By: Téa Tamburo
I watched the clock change to midnight. It’s now Nov. 29, and my 20th birthday is officially over. Now, it’s the 20th anniversary of my Finding Day — the day I was found outside the gates of the Yiyang Social Welfare Institute.
I know that as I get older and my Finding Day becomes longer ago, the chance of connecting with my biological family declines. When searching for biological families, the most direct search methods are completing DNA testing and hiring private investigators. DNA testing sites like 23&Me, Ancestry DNA, and GedMatch mitigate the barriers caused by the possibility of families relocating, passing away, or giving up searching for their babies. However, time is a crucial factor in the success of a private investigator or in-person search.
Regardless of whether I want to connect with my biological family, each year it would become more and more difficult should I wish to search seriously. This, coupled with the fact that my orphanage no longer functions as it once did and that China’s international adoption program has since closed, serves as a poignant reminder of how much could have changed for my biological family in the two decades between my finding day and now.
One-Day-Old Me doesn’t remember my finding day, and, at times, reflecting on my finding and adoption feels more like a story I’ve been told rather than a part of my own lived experience. Yet, I can’t help but wonder about the hours between my birth and my arrival at the orphanage and what my birth family was like on the day I was there.

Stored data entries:
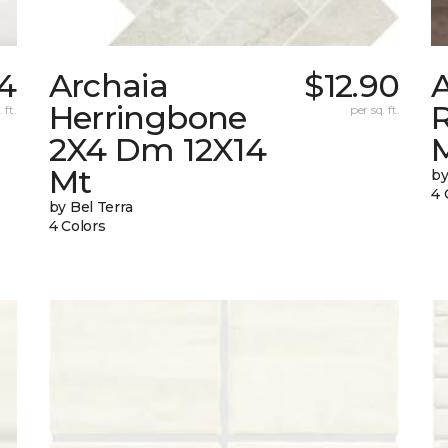
04
Archaia
$12.90
Herringbone
 ft.
per sq. ft.
2X4 Dm 12X14
Mt
by
4 
by Bel Terra
4 Colors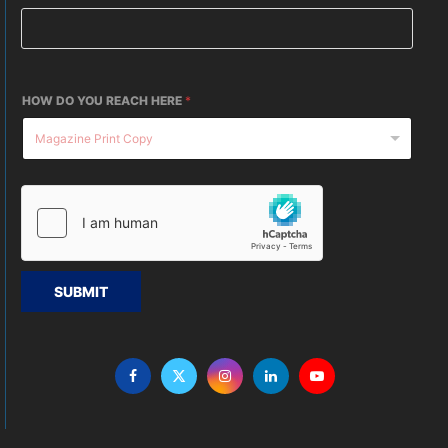
HOW DO YOU REACH HERE
*
SUBMIT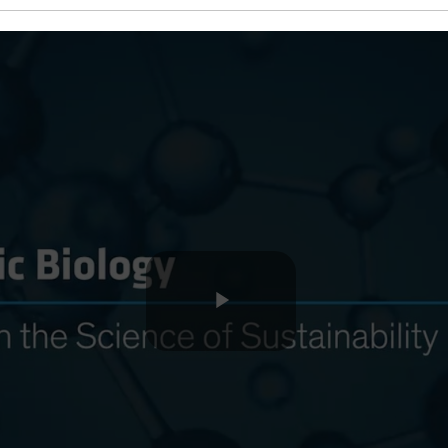
Play
Video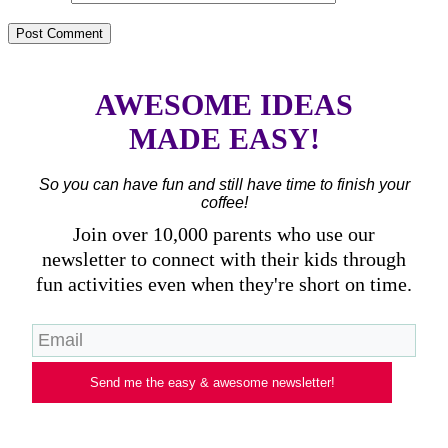
AWESOME IDEAS
MADE EASY!
So you can have fun and still have time to finish your
coffee!
Join over 10,000 parents who use our
newsletter to connect with their kids through
fun activities even when they're short on time.
Send me the easy & awesome newsletter!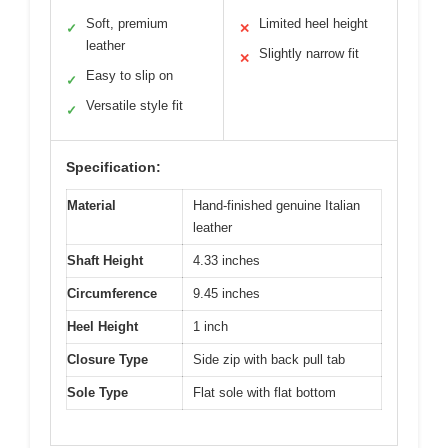
Soft, premium
Limited heel height
✓
✕
leather
Slightly narrow fit
✕
Easy to slip on
✓
Versatile style fit
✓
Specification:
Material
Hand-finished genuine Italian
leather
Shaft Height
4.33 inches
Circumference
9.45 inches
Heel Height
1 inch
Closure Type
Side zip with back pull tab
Sole Type
Flat sole with flat bottom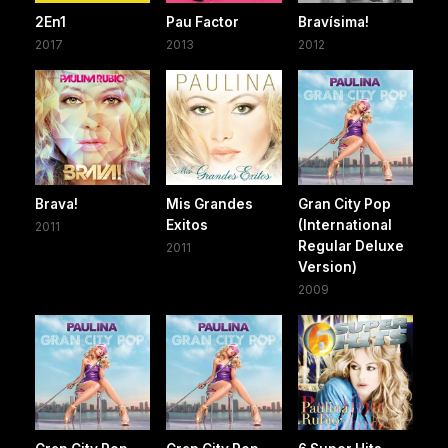
2En1
Pau Factor
Bravísima!
2017
2013
2012
Brava!
Mis Grandes
Gran City Pop
Exitos
(International
2011
Regular Deluxe
2011
Version)
2009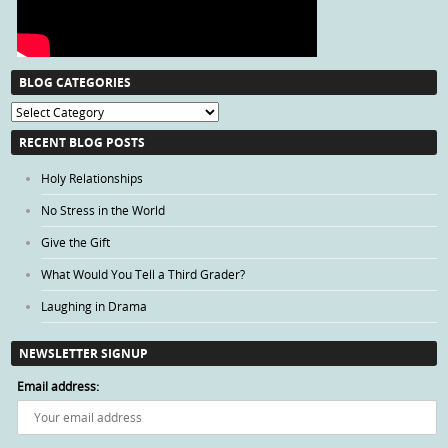
BLOG CATEGORIES
Blog
Categories
RECENT BLOG POSTS
Holy Relationships
No Stress in the World
Give the Gift
What Would You Tell a Third Grader?
Laughing in Drama
NEWSLETTER SIGNUP
Email address: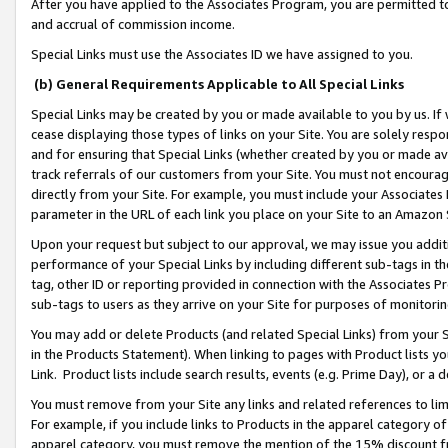
After you have applied to the Associates Program, you are permitted to 
and accrual of commission income.
Special Links must use the Associates ID we have assigned to you.
(b) General Requirements Applicable to All Special Links
Special Links may be created by you or made available to you by us. If 
cease displaying those types of links on your Site. You are solely respo
and for ensuring that Special Links (whether created by you or made av
track referrals of our customers from your Site. You must not encoura
directly from your Site. For example, you must include your Associates
parameter in the URL of each link you place on your Site to an Amazon 
Upon your request but subject to our approval, we may issue you addit
performance of your Special Links by including different sub-tags in t
tag, other ID or reporting provided in connection with the Associates Pr
sub-tags to users as they arrive on your Site for purposes of monitorin
You may add or delete Products (and related Special Links) from your Si
in the Products Statement). When linking to pages with Product lists you
Link. Product lists include search results, events (e.g. Prime Day), or 
You must remove from your Site any links and related references to li
For example, if you include links to Products in the apparel category 
apparel category, you must remove the mention of the 15% discount f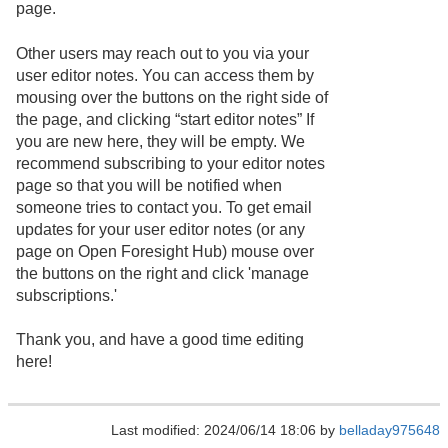
page.
Other users may reach out to you via your
user editor notes. You can access them by
mousing over the buttons on the right side of
the page, and clicking “start editor notes” If
you are new here, they will be empty. We
recommend subscribing to your editor notes
page so that you will be notified when
someone tries to contact you. To get email
updates for your user editor notes (or any
page on Open Foresight Hub) mouse over
the buttons on the right and click 'manage
subscriptions.'
Thank you, and have a good time editing
here!
Last modified: 2024/06/14 18:06 by
belladay975648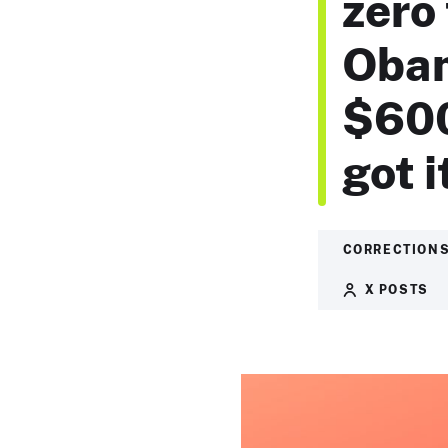
zero 
Obam
$600
got i
CORRECTIONS
X POSTS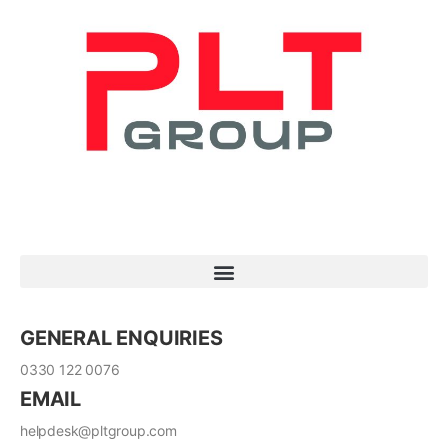
GENERAL ENQUIRIES
0330 122 0076
EMAIL
helpdesk@pltgroup.com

**TASKS FOR THIS EXERCISE:**
1) Answer these questions from the Finding Day essay.
(a) Outside the gates of what institution was the writer found?
(b) Which three DNA testing sites does the essay name?
(c) Which country's international adoption program has since closed?
2) Translate this sentence from the Finding Day essay into Spanish: "However, time is a crucial factor in the success of a private investigator or in-person search."
Use only the essay about the Finding Day, not the rows.

**LIST OF SOLUTIONS:**
1)
(a) The Yiyang Social Welfare Institute
(b) 23&Me, Ancestry DNA, and GedMatch
(c) China's

2) Sin embargo, el tiempo es un factor crucial para el éxito de un investigador privado o de una búsqueda en persona.